No.42 In 2020
Title
A meta-analysis of the impacts of operating in-vehicle information systems on road safety
Recipient
Apostolos Ziakopoulos, Athanasios Theofilatos, Eleonora Papadimitriou, George Yannis
Reason for award
This research is recommended for this award because it has made a significant contribution to the statistical elucidation of traffic accident reduction, which is important in traffic safety research. To reduce the number of traffic accidents, it is extremely important to have basic knowledge of the major causes of accidents. In particular, when new next-generation technologies are introduced, there are many unknown aspects of the accidents associated with them, and as a new type of accident, "operation of in-vehicle information systems while driving (IVIS)" has been attracting a great deal of attention in traffic safety research in recent years.

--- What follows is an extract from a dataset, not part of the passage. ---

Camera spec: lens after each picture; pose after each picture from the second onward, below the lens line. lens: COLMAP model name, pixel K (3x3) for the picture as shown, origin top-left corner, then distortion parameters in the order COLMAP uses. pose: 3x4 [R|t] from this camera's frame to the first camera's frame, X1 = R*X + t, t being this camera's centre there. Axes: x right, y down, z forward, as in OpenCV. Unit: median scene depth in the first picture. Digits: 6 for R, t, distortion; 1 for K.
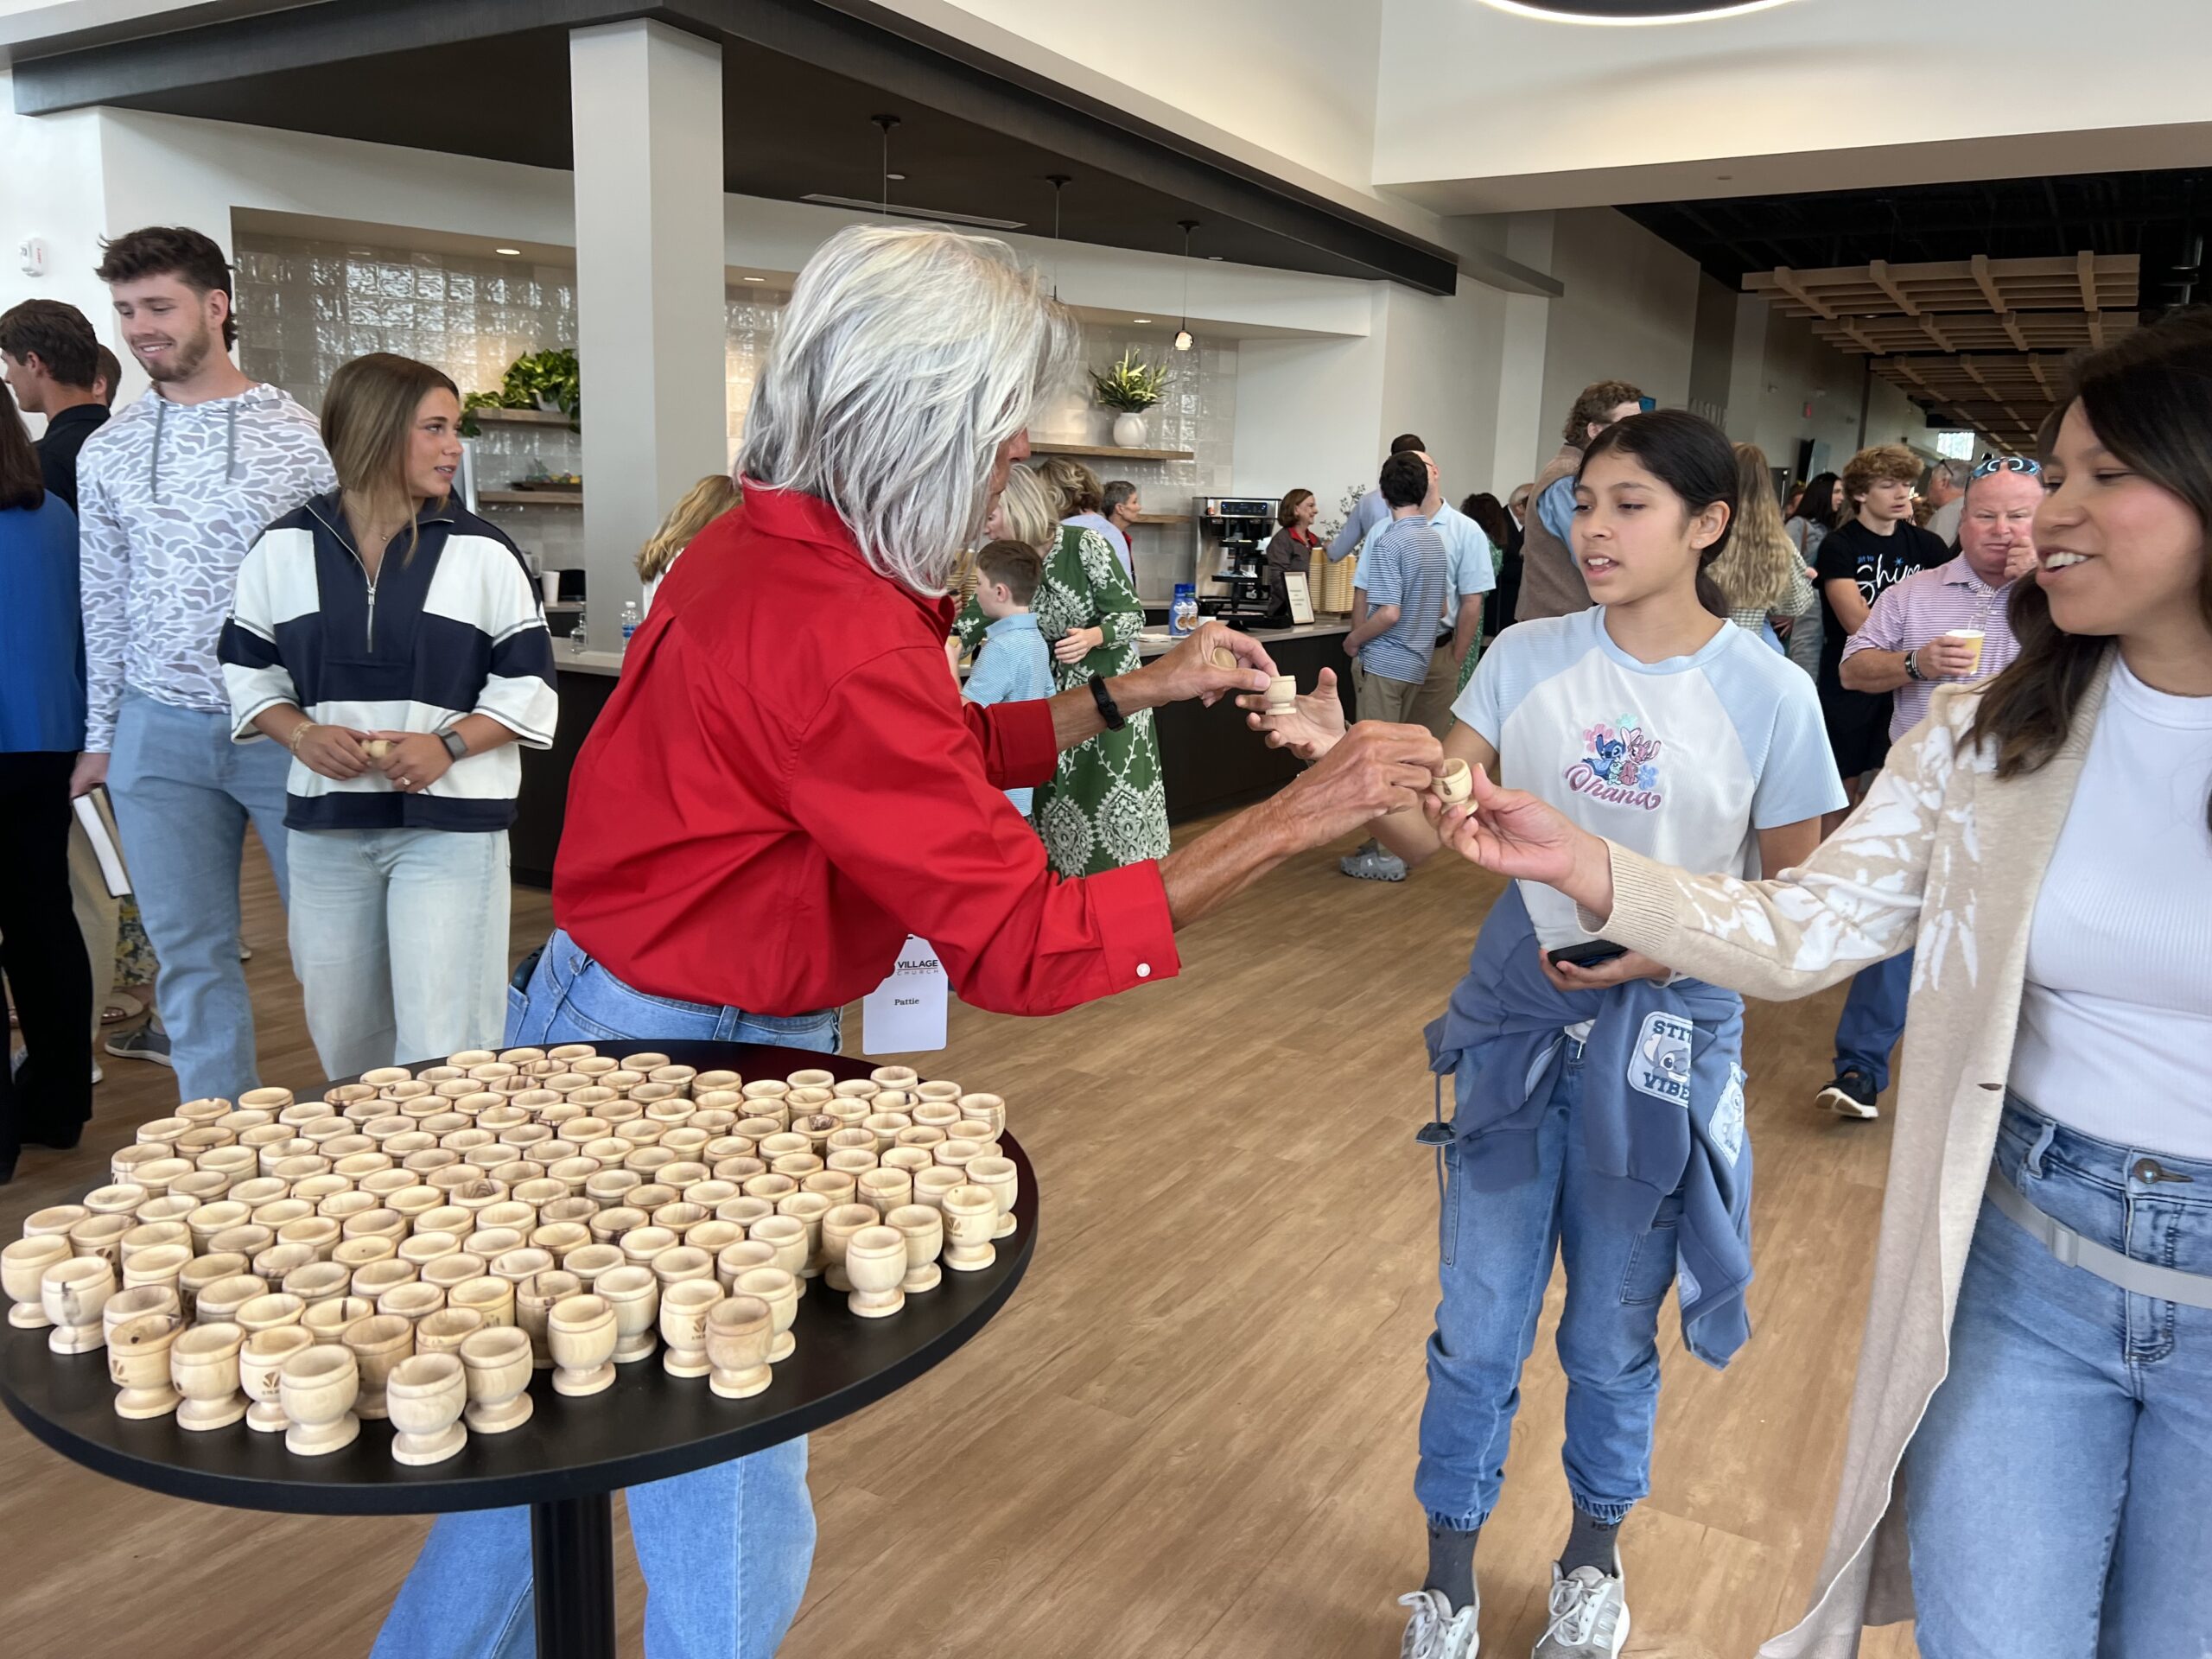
lens RADIAL K [[1663.9, 0, 1101.4], [0, 1663.9, 834.2], [0, 0, 1]] dist [0.009911, 0.000098]
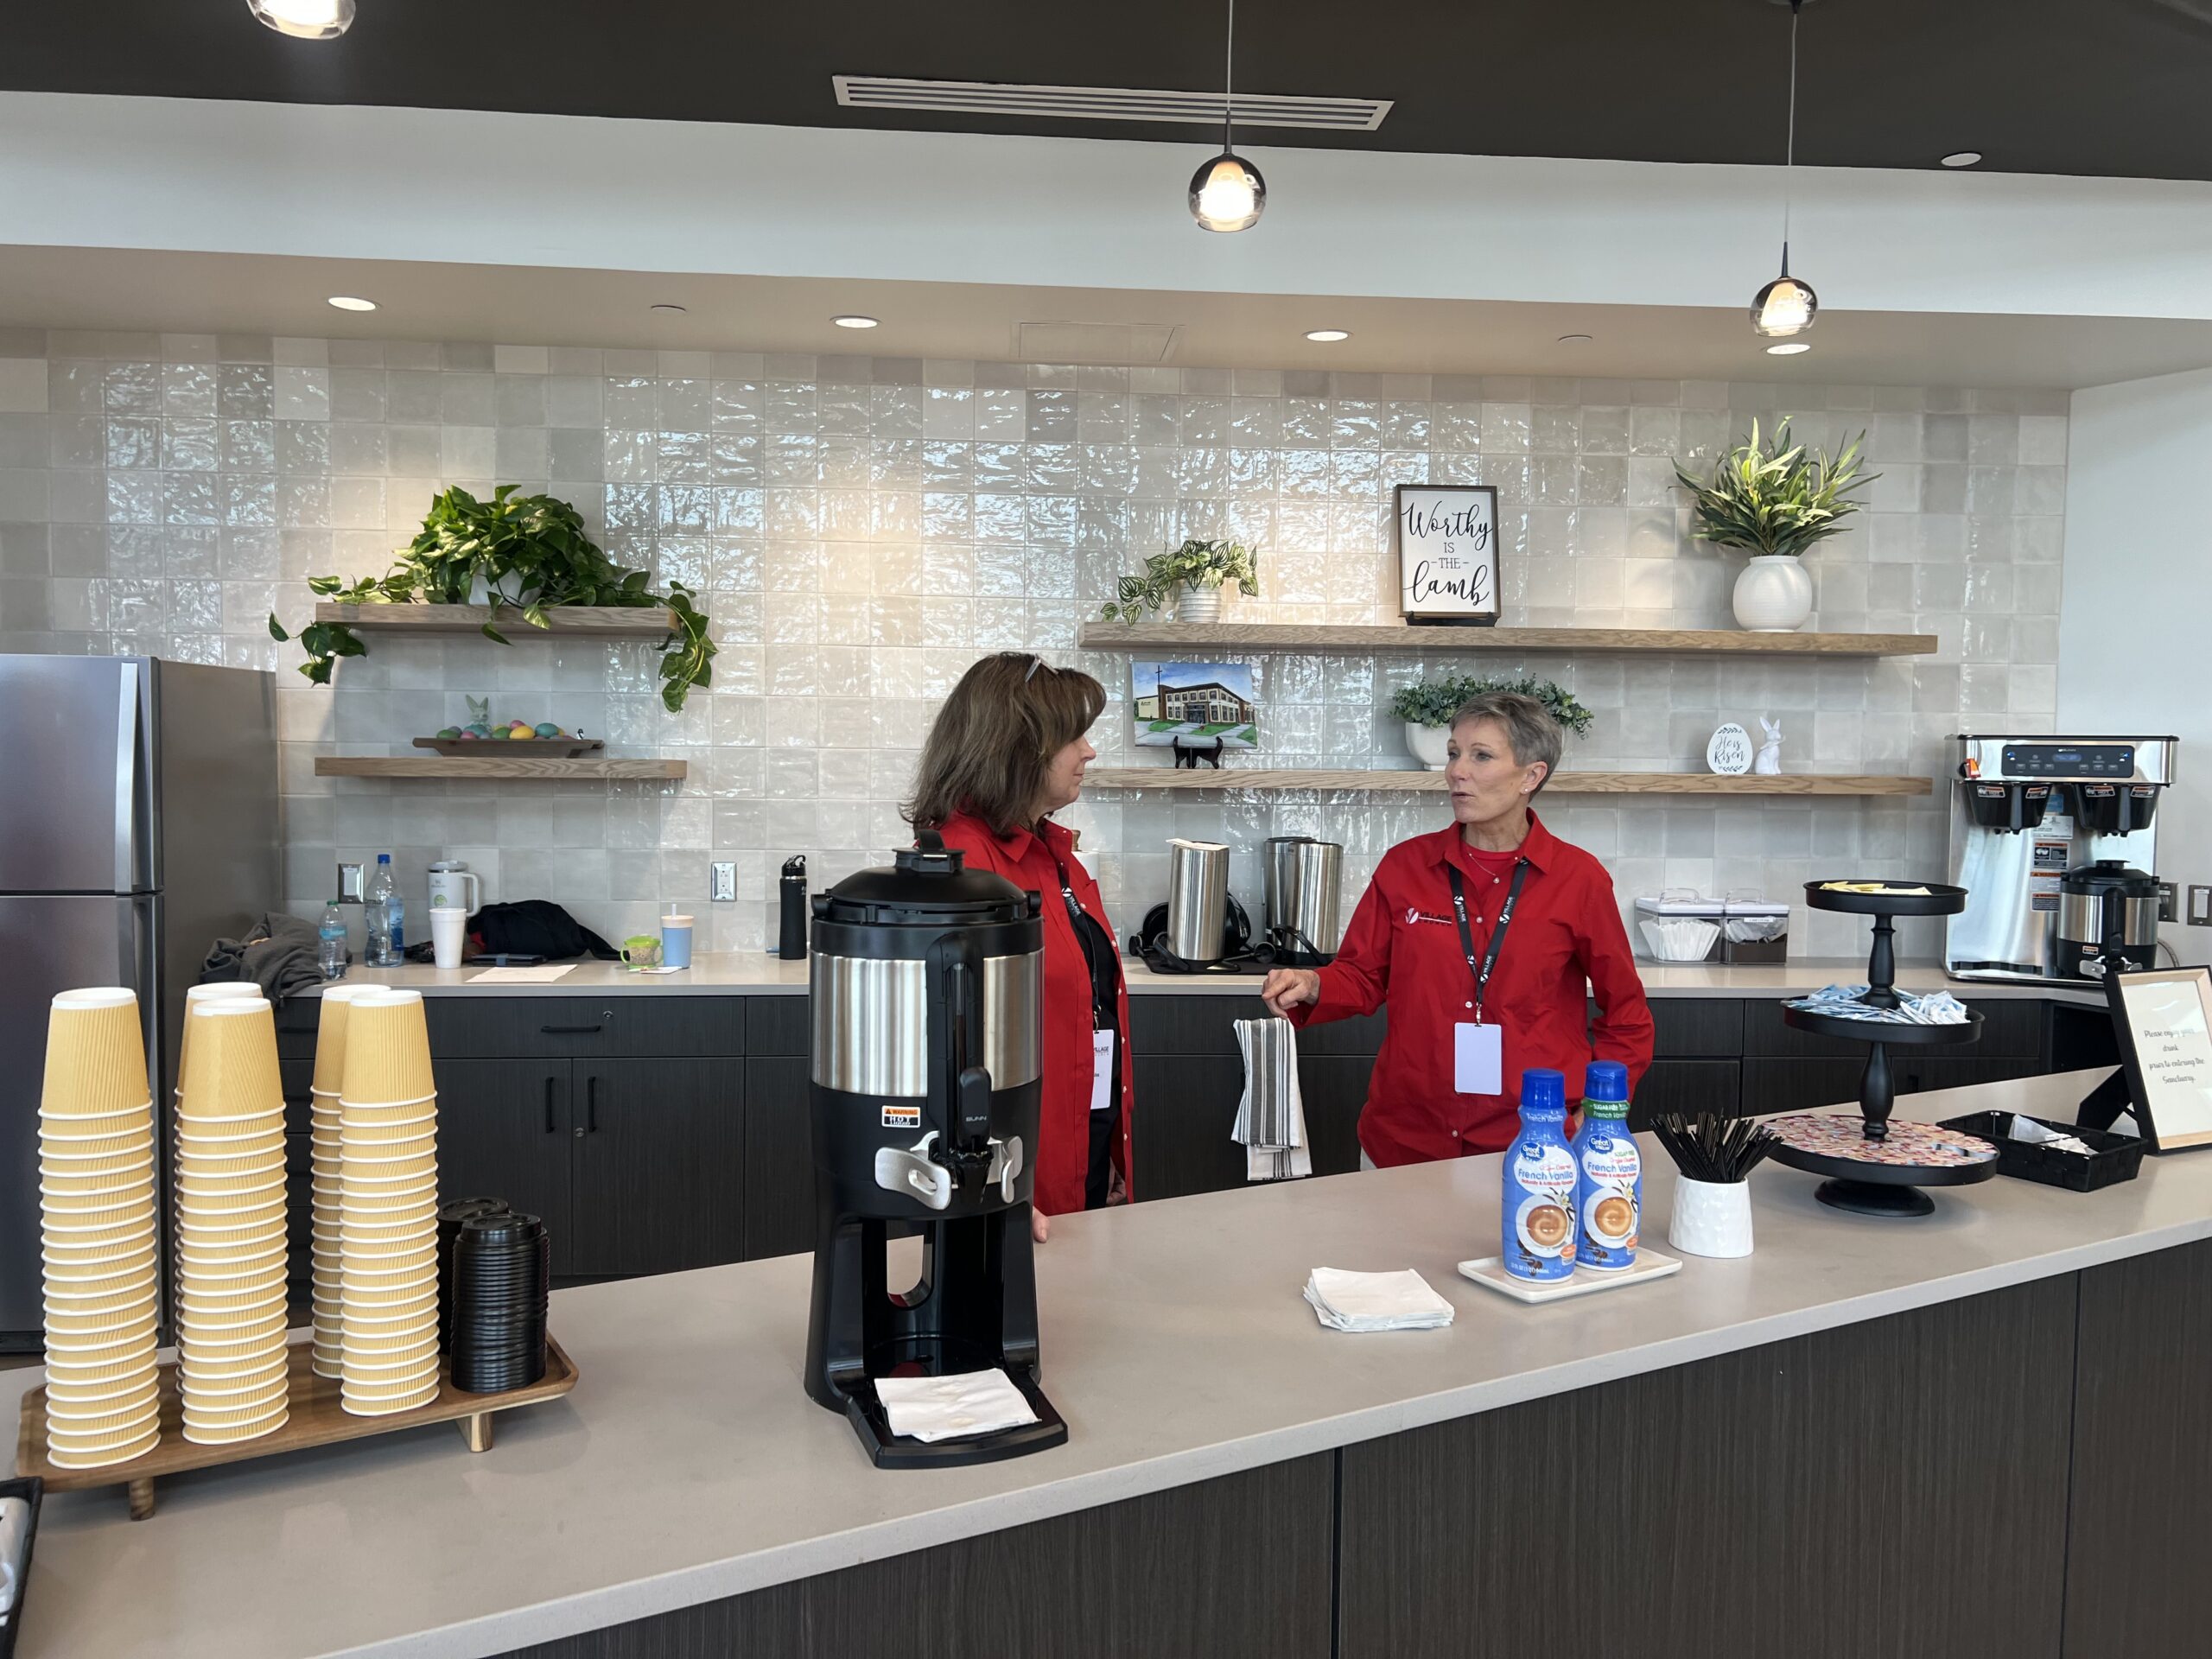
lens RADIAL K [[1663.9, 0, 1104.3], [0, 1663.9, 814.6], [0, 0, 1]] dist [0.009911, 0.000098]
pose [[0.872677, 0.000769, -0.488297, 0.080146], [-0.077469, 0.987551, -0.136896, -0.107301], [0.482113, 0.157294, 0.861873, 0.531321]]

Based on this recognition, empirical studies focusing on accidents caused by the operation of in-vehicle systems have been conducted to date. However, all of these studies were only partial sample studies and not empirical studies based on a wealth of data randomly extracted from the population. As a result, the key indicator of the frequency of accidents caused by the operation of in-vehicle systems has been different in each study. Therefore, it has been difficult to conduct basic studies on traffic accident countermeasures associated with the operation of in-vehicle systems while driving.
This study focuses on this problem and aims to examine more effective countermeasures for "traffic accidents caused by the operation of in-vehicle systems" and uses a methodology called "random-effects meta-analysis", which has rarely been applied in road safety research. They have obtained reliable empirical findings on traffic accidents caused by the operation of in-vehicle systems by utilizing all the available empirical data reported in the history of traffic safety research. The "random-effects meta-analysis" method used in this research is a traditional method commonly used in behavioral science research, etc. It is a statistical technique to estimate the population more accurately by considering different empirical research data as data extracted from the same population through different sampling.
As a result, this study estimates that 1.66% of all traffic accidents are caused by the operation of in-vehicle systems. In previous studies, the reported values of this percentage ranged from 0.2% to 2.46%, and it was difficult to narrow down the level. If the rate is 0.2%, it can be judged that it is extremely small and no large-scale effort is necessarily needed to reduce it, but if it is 1.66%, it cannot be said to be small, and we can conclude that future measures are extremely important. On the other hand, for professional drivers, the percentage drops to 0.60%, which is about one-third. This clearly shows that the improvement of driving skills can reduce the number of accidents caused by the operation of in-vehicle systems.
In this way, this research has succeeded in revealing important findings in traffic safety research that have not been revealed in previous studies, using a new method that can be called revolutionary in traffic safety research. As such, this paper has made a significant contribution to traffic safety research from both an academic and practical perspective and is therefore recommended as a worthy recipient of this year's IATSS Literature Award.